═══ GIVEN TEXT

- Type: Geological formation
- Unit of: Spray River Group
- Sub-units: Phroso Member Mackenzie Dolomite Vega Member Whistler Member Llama Member
- Underlies: Whitehorse Formation
- Overlies: Ishbel Group
- Thickness: Up to 557 metres (1,830 ft)

Lithology
- Primary: Siltstone, dolomite
- Other: Mudstone, shale, sandstone

Location
- Coordinates: 51°5′24″N 115°31′35″W﻿ / ﻿51.09000°N 115.52639°W
- Region: Alberta British Columbia
- Country: Canada

Type section
- Named for: Sulphur Mountain, Alberta
- Named by: P.S. Warren
- Year defined: 1945

= Sulphur Mountain Formation =

Geologic formation of Canada

The Sulphur Mountain Formation is a geologic formation of Early to Middle Triassic age. It is present on the western edge of the Western Canada Sedimentary Basin in the foothills and Rocky Mountains of western Alberta and northeastern British Columbia. It includes marine fossils from the time shortly after the Permian-Triassic extinction event.

The Sulphur Mountain Formation was first described as a member of the Spray River Formation by P.S. Warren in 1945, who named it for Sulphur Mountain in Banff National Park. It was later raised to formation status. Its type section is located in the Spray River gorge at the southern end of Sulphur Mountain.

== Lithology and stratigraphy ==
The Sulphur Mountain Formation was deposited on the continental shelf along the western margin of the North American craton, which at that time was part of the supercontinent of Pangaea. It consists primarily of grey to rusty brown dolomitic and calcareous quartz siltstone, with interbeds of silty sandstone, silty dolomite, mudstone, shale, carbonaceous shale, and minor fine-grained quartz sandstone. Cross-bedding and ripple marks are common in its strata.

The Sulphur Mountain Formation is subdivided into the following members:

| Geological Unit | Age | Lithology | Thickness | Reference |
|---|---|---|---|---|
| Llama Member | Middle Triassic | Yellowish grey-brown silty dolomite, silty shale, and minor very fine-grained quartz sandstone | 3 – 64 m (9 – 201 ft) |  |
| Whistler Member | Middle Triassic | Dark grey to black silty dolomite and dolomitic quartz siltstone | 13 – 23 m (43 – 75 ft) |  |
| Vega Siltstone Member | Early Triassic | Grey to rusty brown dolomitic and calcareous siltstone, silty limestone, and shale | 52 – 363 m (170 – 1190 ft) |  |
| Mackenzie Dolomite Lentil | Early Triassic | Light grey to yellowish grey, slightly calcareous, silty to sandy dolomite, with minor dolomitic quartz siltstone and sandstone | 0 – 24 m (0 – 80 ft) |  |
| Phroso Siltstone Member | Early Triassic | Grey-brown to dark grey quartz siltstone and silty shale | 30 – 244 m (100 – 800 ft) |  |

== Paleontology ==
The Sulphur Mountain Formation has yielded fossils that provide a record of Triassic life shortly after the Permian-Triassic extinction event. Remains of extinct marine reptiles and fish have been found in its strata, as well as conodonts; shells of brachiopods and bivalves; teeth of Hybodus; shells of ammonoids; the ichnofossils Thalassinoides, Planolites, and Zoophycos; and traces of microbial mats.

══════
═══ EXTRACTED RECORDS

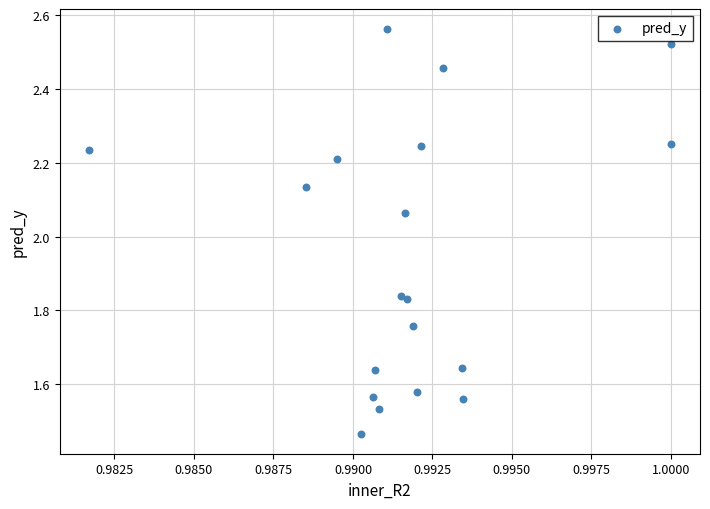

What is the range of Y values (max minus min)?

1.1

══════
═══ EXTRACTED RECORDS

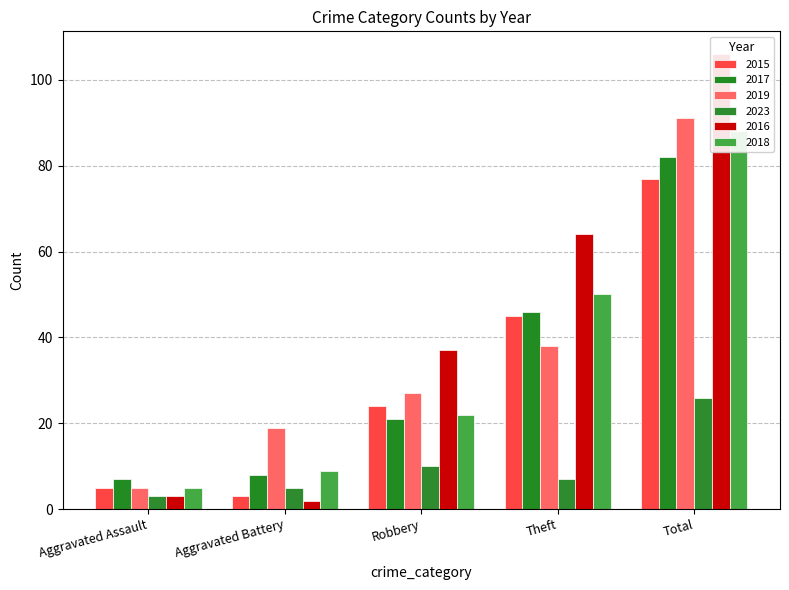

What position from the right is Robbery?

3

══════

* WORK ORDER 1
Duplicate the passage of the Sulphur Mountain Formation text from "- Type: Geological" up to and including "metres (1,830 ft)".
* WORK ORDER 2
Based on the Sulphur Mountain Formation text, explain in one to three sentences why the formation bears the name "Sulphur Mountain."

* EXERCISE SOLUTION 1
- Type: Geological formation
- Unit of: Spray River Group
- Sub-units: Phroso Member Mackenzie Dolomite Vega Member Whistler Member Llama Member
- Underlies: Whitehorse Formation
- Overlies: Ishbel Group
- Thickness: Up to 557 metres (1,830 ft)

* EXERCISE SOLUTION 2
P.S. Warren first described the unit in 1945 as a member of the Spray River Formation. He named it for Sulphur Mountain in Banff National Park.